誘惑前夜~極あま弁護士の溺愛ルームシェア~

 待ち望んでいた彼の来訪に、小春は嬉しくなって、少し跳ねるように名前を呼んでいた。

 彼の名は神尾閑(かみおしずか)。小春の五つ年上の二十九歳で、弁護士だ。【なかもと食堂】の常連で、ここから歩いて五分の法律事務所で、働いている。

 少し近づきがたいレベルの、華やかな容姿をしているが、本人はかなり気さくで、この町の商店街のご老人方からは、【下町のプリンス】と呼ばれて、大人気だった。

(ほんと、神尾さんが来てくれるの、久しぶりだから嬉しいな)

 小春はひそかにこの男に憧れていた。
 いや、どんな女の子だって、彼と話してみれば、多かれ少なかれ、好意をもつに違いない。

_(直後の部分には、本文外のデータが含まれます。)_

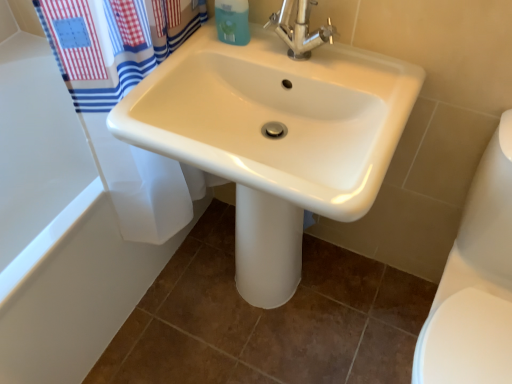
Question: From the image's perspective, is blue matte soap dispenser at upper center beneath white glossy sink at center?

Choices:
 (A) yes
 (B) no

Answer: (B)

Question: Does blue matte soap dispenser at upper center have a smaller size compared to white glossy sink at center?

Choices:
 (A) yes
 (B) no

Answer: (A)

Question: Is blue matte soap dispenser at upper center bigger than white glossy sink at center?

Choices:
 (A) yes
 (B) no

Answer: (B)

Question: Does blue matte soap dispenser at upper center have a greater width compared to white glossy sink at center?

Choices:
 (A) no
 (B) yes

Answer: (A)

Question: Can you confirm if blue matte soap dispenser at upper center is positioned to the left of white glossy sink at center?

Choices:
 (A) yes
 (B) no

Answer: (A)

Question: Considering the relative positions of blue matte soap dispenser at upper center and white glossy sink at center in the image provided, is blue matte soap dispenser at upper center to the right of white glossy sink at center from the viewer's perspective?

Choices:
 (A) no
 (B) yes

Answer: (A)

Question: From the image's perspective, is white glossy bathtub at upper left above blue matte soap dispenser at upper center?

Choices:
 (A) yes
 (B) no

Answer: (B)

Question: Is white glossy bathtub at upper left shorter than blue matte soap dispenser at upper center?

Choices:
 (A) yes
 (B) no

Answer: (B)

Question: From a real-world perspective, is white glossy bathtub at upper left positioned under blue matte soap dispenser at upper center based on gravity?

Choices:
 (A) yes
 (B) no

Answer: (A)

Question: From a real-world perspective, does white glossy bathtub at upper left stand above blue matte soap dispenser at upper center?

Choices:
 (A) yes
 (B) no

Answer: (B)

Question: Is white glossy bathtub at upper left oriented towards blue matte soap dispenser at upper center?

Choices:
 (A) no
 (B) yes

Answer: (A)

Question: Considering the relative positions of white glossy bathtub at upper left and blue matte soap dispenser at upper center in the image provided, is white glossy bathtub at upper left to the right of blue matte soap dispenser at upper center from the viewer's perspective?

Choices:
 (A) yes
 (B) no

Answer: (B)

Question: Can chrome metallic faucet at upper center be found inside white glossy toilet bowl at lower right?

Choices:
 (A) yes
 (B) no

Answer: (B)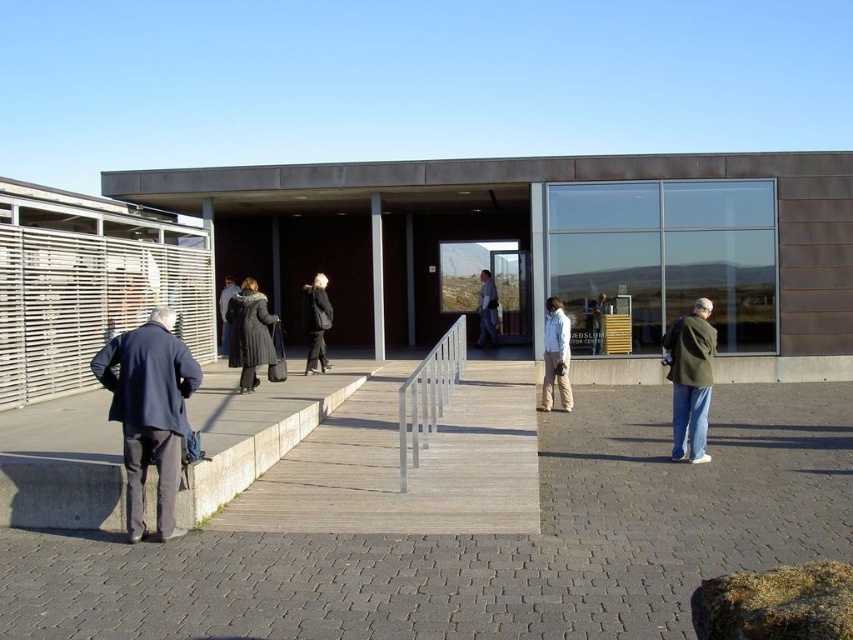
You are a photographer trying to capture a closeup of the dark gray fur coat at center without including the dark gray coat at center in the frame. Given their sizes, is this feasible?

The dark gray fur coat at center is smaller than the dark gray coat at center, so it is possible to frame the dark gray fur coat at center without including the larger dark gray coat at center if positioned correctly.

You are a photographer trying to capture a clear shot of the silver metallic rail at center without the dark blue coat at left blocking it. Based on their heights, which object should you adjust your camera angle to focus on, and why?

The dark blue coat at left is taller than the silver metallic rail at center. To avoid blocking the view of the silver metallic rail at center, adjust your camera angle to focus on the silver metallic rail at center since it is shorter and less likely to be obscured by the taller dark blue coat at left.

You are standing in front of the modern building and see a dark blue coat at left and a silver metallic rail at center. Which object is positioned further to the left?

The dark blue coat at left is positioned further to the left than the silver metallic rail at center.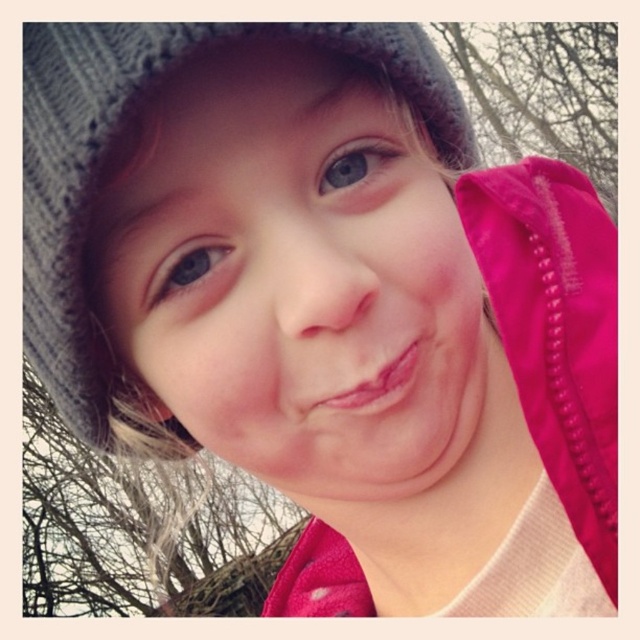
Question: Which of these objects is positioned farthest from the pink glossy lips at center?

Choices:
 (A) blue matte eye at upper center
 (B) matte gray knit hat at center

Answer: (A)

Question: Where is matte gray knit hat at center located in relation to pink glossy lips at center in the image?

Choices:
 (A) right
 (B) left

Answer: (B)

Question: Does matte gray knit hat at center appear under blue matte eye at upper center?

Choices:
 (A) no
 (B) yes

Answer: (B)

Question: Can you confirm if matte gray knit hat at center is smaller than pink glossy lips at center?

Choices:
 (A) no
 (B) yes

Answer: (A)

Question: Which of the following is the farthest from the observer?

Choices:
 (A) blue matte eye at upper center
 (B) blue matte eye at upper left
 (C) pink glossy lips at center
 (D) matte gray knit hat at center

Answer: (A)

Question: Which object is farther from the camera taking this photo?

Choices:
 (A) blue matte eye at upper center
 (B) matte gray knit hat at center

Answer: (A)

 神尾閑は、いつでも優しくユーモアがあり、誰に対しても穏やかに接して、決して偉ぶることはない。

 生まれてこの方ずっと平凡で、なんら突出した魅力のない自分からしたら、彼は雲の上の人だ。けれど、心の中でひそかに憧れの気持ちを抱くくらいなら、迷惑をかけることはないだろうと、小春は淡い気持ちを大事に胸に仕舞っている。

「いま、ちょうど開いたところですよ」

 小春は閑を食堂の中に招き入れる。

「よかった。やっぱりここのメシ食わないと、調子が出ないんだ」

 閑はにっこりと微笑んで、少し頭を下げながら、食堂の中へと足を踏み入れた。